Michael Curtiz (Ferenc Lengyel) is shown as arrogant, pompous, even cruel, and, above all, as a womaniser. His estranged daughter, Kitty (Evelin Dobos), lands on the sets creating further complications and getting the helmer angrier – a part of all this stemming from his being unappreciated in Hollywood.
The movie begins with the Japanese attack on Pearl Harbour, and how Curtiz tackles political intervention from Johnson, an American Government officer, who wants the film to follow the country’s ideals. He wants the Nazi SS officer in Casablanca to be killed!
However, Curtiz and others wanted Casablanca to represent hope, but ultimately took into consideration ground reality.
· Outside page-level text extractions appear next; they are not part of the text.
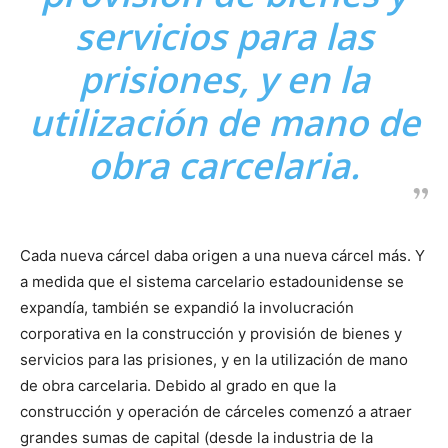
servicios para las
prisiones, y en la
utilización de mano de
obra carcelaria.
Cada nueva cárcel daba origen a una nueva cárcel más. Y
a medida que el sistema carcelario estadounidense se
expandía, también se expandió la involucración
corporativa en la construcción y provisión de bienes y
servicios para las prisiones, y en la utilización de mano
de obra carcelaria. Debido al grado en que la
construcción y operación de cárceles comenzó a atraer
grandes sumas de capital (desde la industria de la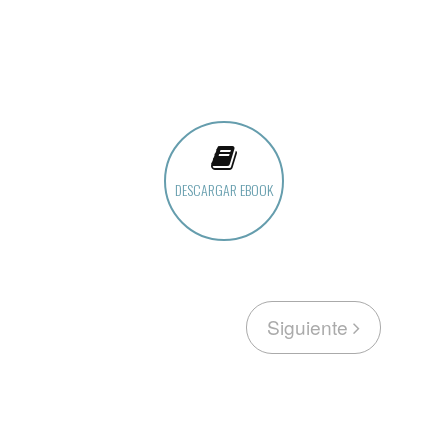
DESCARGAR EBOOK
Siguiente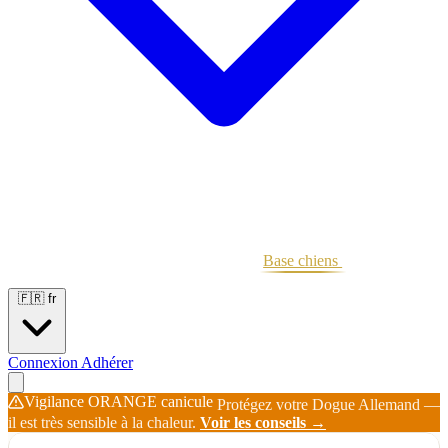
Portées
Étalons
Éleveurs
Base chiens
Boutique
🇫🇷
fr
Connexion
Adhérer
Vigilance ORANGE canicule
Protégez votre Dogue Allemand —
il est très sensible à la chaleur.
Voir les conseils →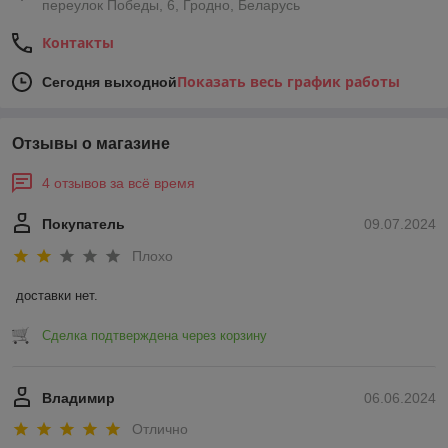
переулок Победы, 6, Гродно, Беларусь
Контакты
Показать весь график работы
Сегодня выходной
Отзывы о магазине
4 отзывов за всё время
Покупатель
09.07.2024
Плохо
доставки нет.
Сделка подтверждена через корзину
Владимир
06.06.2024
Отлично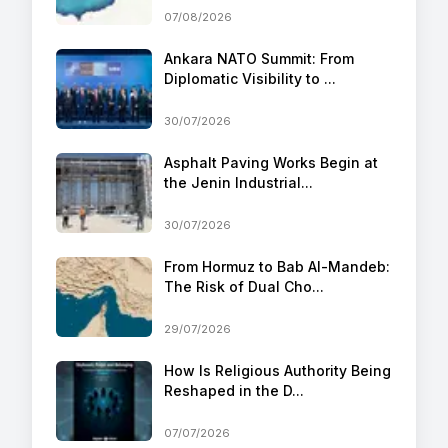
07/08/2026
Ankara NATO Summit: From
Diplomatic Visibility to ...
30/07/2026
Asphalt Paving Works Begin at
the Jenin Industrial...
30/07/2026
From Hormuz to Bab Al-Mandeb:
The Risk of Dual Cho...
29/07/2026
How Is Religious Authority Being
Reshaped in the D...
07/07/2026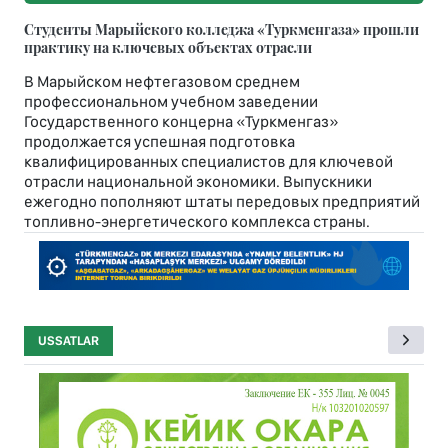
Студенты Марыйского колледжа «Туркменгаза» прошли
практику на ключевых объектах отрасли
В Марыйском нефтегазовом среднем
профессиональном учебном заведении
Государственного концерна «Туркменгаз»
продолжается успешная подготовка
квалифицированных специалистов для ключевой
отрасли национальной экономики. Выпускники
ежегодно пополняют штаты передовых предприятий
топливно-энергетического комплекса страны.
USSATLAR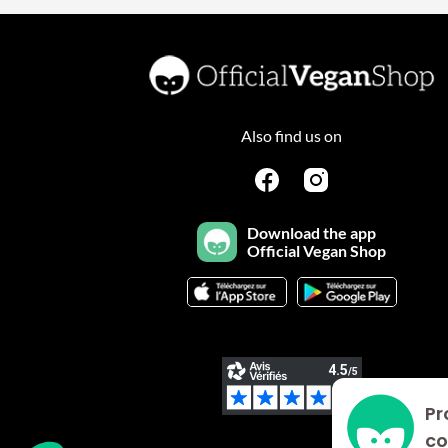
Also find us on
Download the app
Official Vegan Shop
Pr
Plateforme de Gestion du Consentement : Personnalisez vo
Axeptio consent
co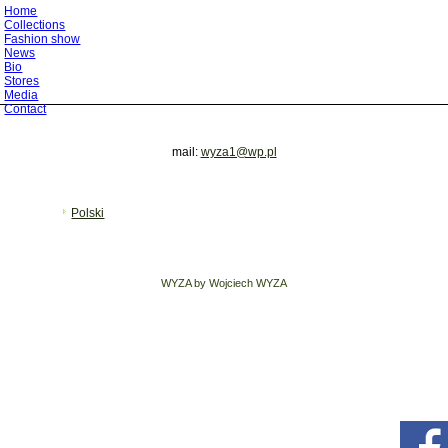
Home
Collections
Fashion show
News
Bio
Stores
Media
Contact
mail:
wyza1@wp.pl
Polski
WYZA by Wojciech WYZA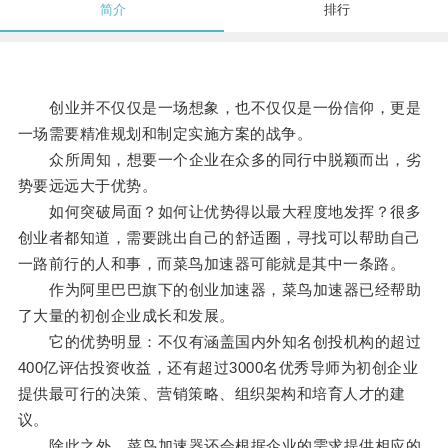
简介
排行
创业并不仅仅是一场想象，也不仅仅是一份信仰，更是
一场需要精准规划和制定实施方案的战争。
众所周知，想要一个企业在众多的同行中脱颖而出，劣
势要远远大于优势。
如何突破局面？如何让优势得以最大程度地发挥？很多
创业者都知道，需要跳出自己的舒适圈，寻找可以帮助自己
一路前行的人和事，而菜鸟加速器可能就是其中一条路。
作为阿里巴巴旗下的创业加速器，菜鸟加速器已经帮助
了大量的初创企业成长和发展。
它的优势明显：不仅有涵盖国内外知名创投机构的超过
400亿评估投资收益，还有超过3000名优秀导师为初创企业
提供最可行的决策、营销策略、组织架构和培育人才的建
议。
除此之外，菜鸟加速器还会根据企业的需求提供相应的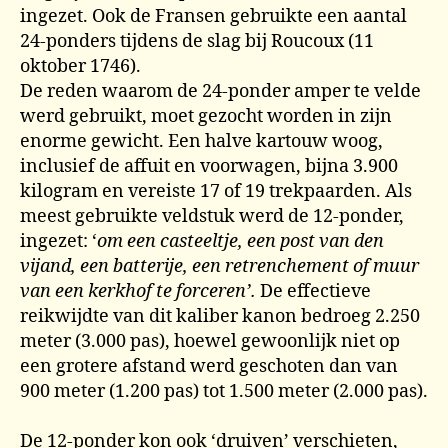
ingezet. Ook de Fransen gebruikte een aantal
24-ponders tijdens de slag bij Roucoux (11
oktober 1746).
De reden waarom de 24-ponder amper te velde
werd gebruikt, moet gezocht worden in zijn
enorme gewicht. Een halve kartouw woog,
inclusief de affuit en voorwagen, bijna 3.900
kilogram en vereiste 17 of 19 trekpaarden. Als
meest gebruikte veldstuk werd de 12-ponder,
ingezet: ‘
om een casteeltje, een post van den
vijand, een batterije, een retrenchement of muur
van een kerkhof te forceren’.
De effectieve
reikwijdte van dit kaliber kanon bedroeg 2.250
meter (3.000 pas), hoewel gewoonlijk niet op
een grotere afstand werd geschoten dan van
900 meter (1.200 pas) tot 1.500 meter (2.000 pas).
De 12-ponder kon ook ‘druiven’ verschieten,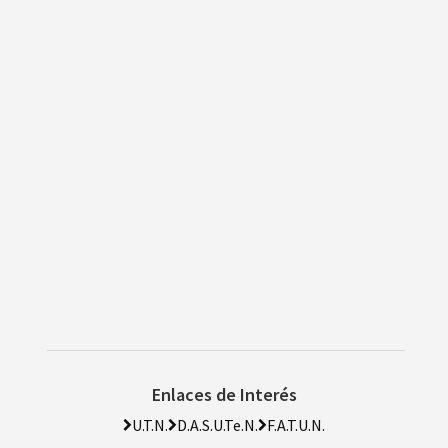
Enlaces de Interés
U.T.N.
D.A.S.U.Te.N.
F.A.T.U.N.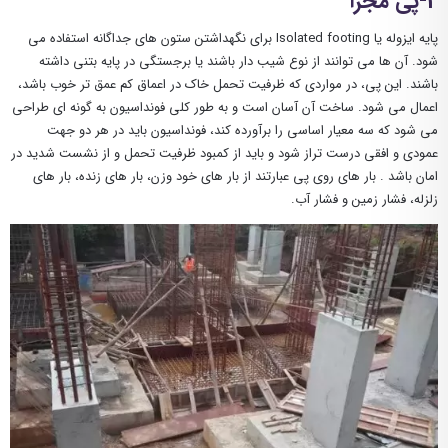
2-پی مجزا
پایه ایزوله یا Isolated footing برای نگهداشتن ستون های جداگانه استفاده می
شود. آن ها می توانند از نوع شیب دار باشند یا برجستگی در پایه بتنی داشته
باشند. این پی، در مواردی که ظرفیت تحمل خاک در اعماق کم‌ عمق تر خوب باشد،
اعمال می ‌شود. ساخت آن آسان است و به طور کلی فونداسیون به گونه ای طراحی
می شود که سه معیار اساسی را برآورده کند، فونداسیون باید در هر دو جهت
عمودی و افقی درست تراز شود و باید از کمبود ظرفیت تحمل و از نشست شدید در
امان باشد . بار های روی پی عبارتند از بار های خود وزن، بار های زنده، بار های
زلزله، فشار زمین و فشار آب.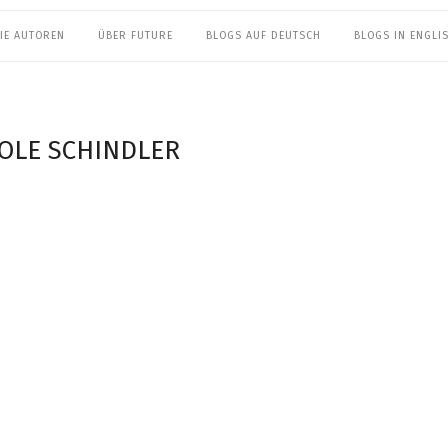
IE AUTOREN
ÜBER FUTURE
BLOGS AUF DEUTSCH
BLOGS IN ENGLI
COLE SCHINDLER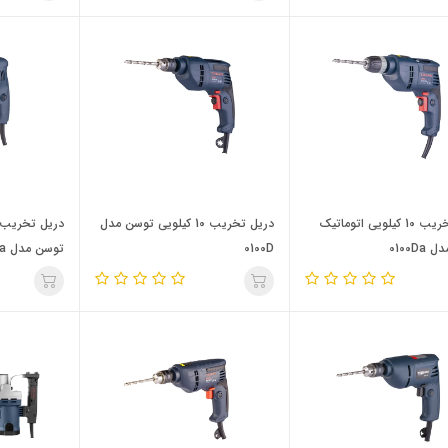
دریل تخریب 10 کیلویی اتوماتیک
دریل تخریب 10 کیلویی توسن مدل
0100D
0100D
توسن مدل 0002Da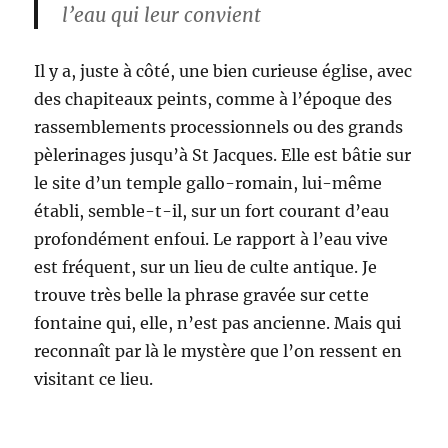
l’eau qui leur convient
Il y a, juste à côté, une bien curieuse église, avec
des chapiteaux peints, comme à l’époque des
rassemblements processionnels ou des grands
pèlerinages jusqu’à St Jacques. Elle est bâtie sur
le site d’un temple gallo-romain, lui-même
établi, semble-t-il, sur un fort courant d’eau
profondément enfoui. Le rapport à l’eau vive
est fréquent, sur un lieu de culte antique. Je
trouve très belle la phrase gravée sur cette
fontaine qui, elle, n’est pas ancienne. Mais qui
reconnaît par là le mystère que l’on ressent en
visitant ce lieu.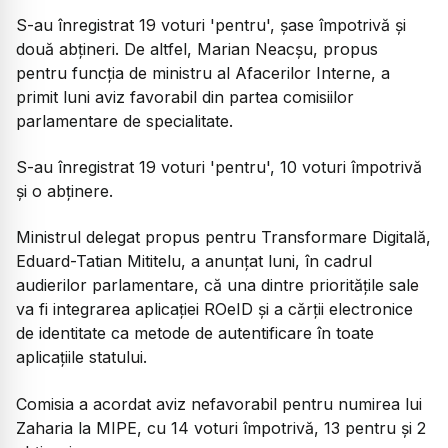
S-au înregistrat 19 voturi 'pentru', șase împotrivă și
două abțineri. De altfel, Marian Neacșu, propus
pentru funcția de ministru al Afacerilor Interne, a
primit luni aviz favorabil din partea comisiilor
parlamentare de specialitate.
S-au înregistrat 19 voturi 'pentru', 10 voturi împotrivă
și o abținere.
Ministrul delegat propus pentru Transformare Digitală,
Eduard-Tatian Mititelu, a anunțat luni, în cadrul
audierilor parlamentare, că una dintre prioritățile sale
va fi integrarea aplicației ROeID și a cărții electronice
de identitate ca metode de autentificare în toate
aplicațiile statului.
Comisia a acordat aviz nefavorabil pentru numirea lui
Zaharia la MIPE, cu 14 voturi împotrivă, 13 pentru și 2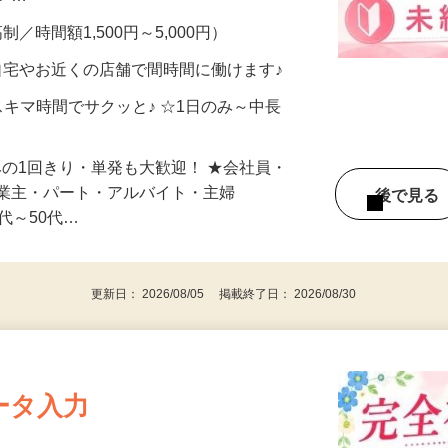
メン…
制／時間額1,500円～5,000円）
自宅やお近くの店舗で間時間に働けます♪
スキマ時間でサクッと♪ ☆1日のみ～中長
みの1回きり・単発も大歓迎！ ★会社員・
事業主・パート・アルバイト・主婦
後で見
代～50代…
更新日： 2026/08/05 掲載終了日： 2026/08/30
ータ入力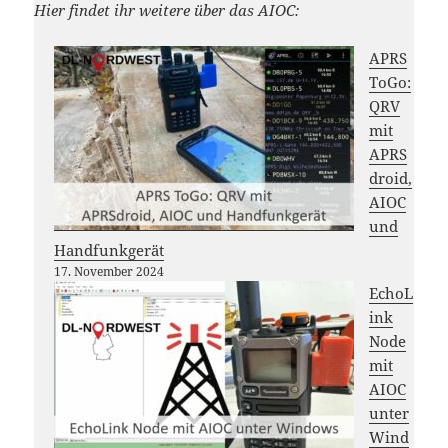
Hier findet ihr weitere über das AIOC:
APRS
ToGo:
QRV
mit
APRS
droid,
AIOC
und
Handfunkgerät
17. November 2024
EchoL
ink
Node
mit
AIOC
unter
Wind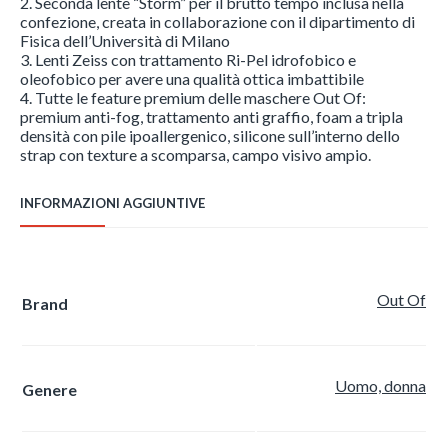
2. Seconda lente “Storm” per il brutto tempo inclusa nella
confezione, creata in collaborazione con il dipartimento di
Fisica dell’Università di Milano
3. Lenti Zeiss con trattamento Ri-Pel idrofobico e
oleofobico per avere una qualità ottica imbattibile
4. Tutte le feature premium delle maschere Out Of:
premium anti-fog, trattamento anti graffio, foam a tripla
densità con pile ipoallergenico, silicone sull’interno dello
strap con texture a scomparsa, campo visivo ampio.
INFORMAZIONI AGGIUNTIVE
Out Of
Brand
Uomo, donna
Genere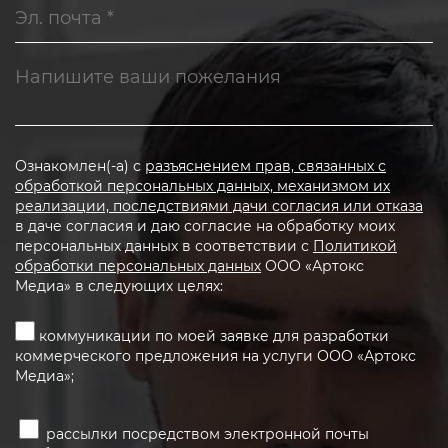
Ознакомлен(-а) с
разъяснением прав, связанных с
обработкой персональных данных, механизмом их
реализации, последствиями дачи согласия или отказа
в даче согласия и даю согласие на обработку моих
персональных данных в соответствии с
Политикой
обработки персональных данных
ООО «Артокс
Медиа» в следующих целях:
коммуникации по моей заявке для разработки
коммерческого предложения на услуги ООО «Артокс
Медиа»;
рассылки посредством электронной почты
In fact, his fear of losing his sister in the war and his relationship with Kitty influenced how the classic wound to its end.
Although, the movie is a great tribute to director Curtiz, lifting him from the depths he had been pushed into, and also to the classical style of Hollywood, I was a tad disappointed, because the work contained little of the actual shoot. We hardly saw Bogart or Bergman or Rains. Actors could have portrayed these legendary characters, and the Netflix offering could have been a far more satisfying watch.